▶ **The problem**: Convert the lines running from the start of the records through the line containing "Langon), 3. Dominique" into a numbered list, omitting any blank lines.

▶ **Dataset records**:

╭──

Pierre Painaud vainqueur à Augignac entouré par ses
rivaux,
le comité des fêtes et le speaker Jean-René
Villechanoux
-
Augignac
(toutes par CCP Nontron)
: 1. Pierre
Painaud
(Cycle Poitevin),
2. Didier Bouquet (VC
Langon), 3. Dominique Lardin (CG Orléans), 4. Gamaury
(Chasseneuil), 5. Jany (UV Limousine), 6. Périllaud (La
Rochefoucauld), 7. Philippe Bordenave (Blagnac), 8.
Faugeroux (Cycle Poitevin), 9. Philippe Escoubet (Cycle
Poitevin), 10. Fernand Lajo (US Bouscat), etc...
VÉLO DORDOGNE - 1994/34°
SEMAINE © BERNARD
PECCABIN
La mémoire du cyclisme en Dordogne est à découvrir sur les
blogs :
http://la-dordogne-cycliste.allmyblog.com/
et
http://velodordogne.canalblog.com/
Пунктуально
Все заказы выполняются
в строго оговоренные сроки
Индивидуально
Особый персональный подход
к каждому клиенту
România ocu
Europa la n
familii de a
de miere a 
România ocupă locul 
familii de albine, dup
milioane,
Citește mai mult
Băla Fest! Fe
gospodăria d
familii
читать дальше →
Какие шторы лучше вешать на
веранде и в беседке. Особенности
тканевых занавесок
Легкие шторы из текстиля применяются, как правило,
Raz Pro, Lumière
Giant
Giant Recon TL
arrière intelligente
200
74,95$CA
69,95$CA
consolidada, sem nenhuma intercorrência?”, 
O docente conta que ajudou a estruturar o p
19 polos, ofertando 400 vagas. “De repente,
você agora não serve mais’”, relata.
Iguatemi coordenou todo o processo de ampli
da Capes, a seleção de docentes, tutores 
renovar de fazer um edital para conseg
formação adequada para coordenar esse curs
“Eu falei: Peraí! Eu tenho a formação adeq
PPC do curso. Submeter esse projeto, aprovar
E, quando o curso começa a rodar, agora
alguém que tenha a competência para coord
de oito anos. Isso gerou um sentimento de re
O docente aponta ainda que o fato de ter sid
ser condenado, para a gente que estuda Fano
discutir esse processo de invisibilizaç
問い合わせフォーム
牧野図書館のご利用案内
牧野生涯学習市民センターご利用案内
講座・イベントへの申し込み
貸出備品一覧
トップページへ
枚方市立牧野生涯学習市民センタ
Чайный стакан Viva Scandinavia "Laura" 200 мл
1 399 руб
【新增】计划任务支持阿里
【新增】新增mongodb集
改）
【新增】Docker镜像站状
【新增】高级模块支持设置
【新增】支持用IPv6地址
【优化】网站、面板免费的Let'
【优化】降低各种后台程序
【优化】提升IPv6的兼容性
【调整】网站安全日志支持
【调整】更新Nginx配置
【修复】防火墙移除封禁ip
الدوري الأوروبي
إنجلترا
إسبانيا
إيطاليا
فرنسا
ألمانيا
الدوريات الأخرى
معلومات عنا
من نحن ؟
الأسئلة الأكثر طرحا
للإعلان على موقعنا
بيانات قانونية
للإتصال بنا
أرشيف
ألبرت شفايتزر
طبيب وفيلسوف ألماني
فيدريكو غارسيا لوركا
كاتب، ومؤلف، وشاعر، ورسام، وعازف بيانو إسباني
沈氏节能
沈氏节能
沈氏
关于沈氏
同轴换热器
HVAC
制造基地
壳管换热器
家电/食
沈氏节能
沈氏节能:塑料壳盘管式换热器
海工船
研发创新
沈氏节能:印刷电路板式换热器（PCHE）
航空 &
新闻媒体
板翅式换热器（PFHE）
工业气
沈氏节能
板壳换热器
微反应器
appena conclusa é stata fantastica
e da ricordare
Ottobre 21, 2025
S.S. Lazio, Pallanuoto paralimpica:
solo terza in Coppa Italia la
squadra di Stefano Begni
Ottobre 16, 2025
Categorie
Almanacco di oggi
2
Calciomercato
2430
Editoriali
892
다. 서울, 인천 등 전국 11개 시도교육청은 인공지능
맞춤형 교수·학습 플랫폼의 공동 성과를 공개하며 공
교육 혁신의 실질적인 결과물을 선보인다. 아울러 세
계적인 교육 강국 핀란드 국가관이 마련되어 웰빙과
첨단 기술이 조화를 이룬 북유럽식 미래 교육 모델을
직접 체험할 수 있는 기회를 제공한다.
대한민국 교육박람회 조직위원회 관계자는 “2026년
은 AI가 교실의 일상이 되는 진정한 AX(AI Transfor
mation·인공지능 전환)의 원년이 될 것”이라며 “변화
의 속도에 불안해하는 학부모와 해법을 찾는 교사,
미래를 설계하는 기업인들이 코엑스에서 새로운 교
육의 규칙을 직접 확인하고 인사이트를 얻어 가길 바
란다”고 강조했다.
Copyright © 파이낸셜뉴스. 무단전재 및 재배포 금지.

╰──

▶ **Result**:
1. Pierre Painaud vainqueur à Augignac entouré par ses
2. rivaux,
3. le comité des fêtes et le speaker Jean-René
4. Villechanoux
5. -
6. Augignac
7. (toutes par CCP Nontron)
8. : 1. Pierre
9. Painaud
10. (Cycle Poitevin),
11. 2. Didier Bouquet (VC
12. Langon), 3. Dominique Lardin (CG Orléans), 4. Gamaury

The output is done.